→ Apply what you read
a - In the forum thread about a rumored new army, which army does Khorne's Fist hope the new release will be?
b - Go on with the forum thread about a rumored new army, starting after its final line.

Source passage: Begin

As people are saying on Dakka, Id put my money on the "NEW" army actualy being a rerelease of Dark Eldar or sumit, but if they do go imperial based would probably be a GW set of Heretic Guard, as its sumit you feel they should do.


----------



## Vaz (Mar 19, 2008)

Been stories about this for ages, but BoLS picked it up really late.

It's not primarily 40K. All that's been said is that it's COMPLETELY new, and that it's non Human in nature.


----------



## Khorne's Fist (Jul 18, 2008)

I hope it's AdMech, they should have had their own army about fifteen years ago. Skitarri, Preatorians, electro-priests, and a host of exotic weapons... Damn, I'd be torn between them and my SWs.


----------



## smfanboy (Apr 1, 2009)

geus its just a new chapter dont realy see dark eldar coming


----------



## johnnymajic (Jan 2, 2009)

Source passage: End
Records supplied: Begin

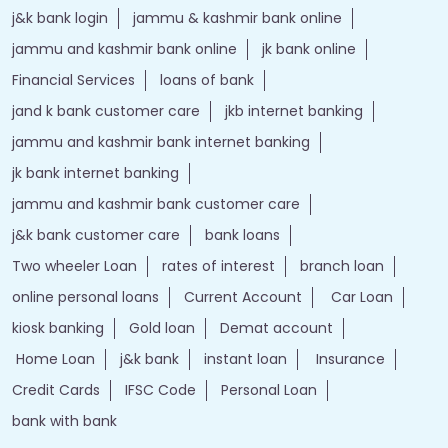
j&k bank login
jammu & kashmir bank online
jammu and kashmir bank online
jk bank online
Financial Services
loans of bank
jand k bank customer care
jkb internet banking
jammu and kashmir bank internet banking
jk bank internet banking
jammu and kashmir bank customer care
j&k bank customer care
bank loans
Two wheeler Loan
rates of interest
branch loan
online personal loans
Current Account
Car Loan
kiosk banking
Gold loan
Demat account
Home Loan
j&k bank
instant loan
Insurance
Credit Cards
IFSC Code
Personal Loan
bank with bank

Records supplied: End

→ Answers given
a - AdMech.

b -
It better be some DE, been waiting to start that army in forever, but never have due to the rumors of possibly being redone


----------



## The Wraithlord (Jan 1, 2007)

The return of the Squats muahahahahahaha.



My guess is Ad-mech as well. That or the reintroduction of DE.


----------



## fynn (Sep 19, 2008)

if its a "new" race, then i cant see it being DE or a veriant SM codex/models/fluff.
it would need to be something never done before in either WFB or 40K ifit is indeed a "new race"
@smfanboy, it surposed to be "non-human" so that counts out a new SM chapter.
but i belive it when i see it tbh, seeing as there other race's that need updateing beforeany new race or expansion (take you pick on the updates needed, DE,DH,WH,Necrons, and so on)


----------



## Widowmaker666 (Jul 30, 2008)

maybe arbites? theres been a picture of a stromtrooper with a shotgun circulating so maybe they will introduce the arbites as a kind of detachment force, similar to like kroot allies or the inquisitorial armies


----------



## Stella Cadente (Dec 25, 2006)

smfanboy said:


> geus its just a new chapter


god no thank you, we have enough special marines thank you GW, once SW and BT are redone I don't wanna ever see another special marine for donkeys years


----------



## bitsandkits (Mar 18, 2008)

It will be the demiurg


----------



## Llamafish (Mar 3, 2009)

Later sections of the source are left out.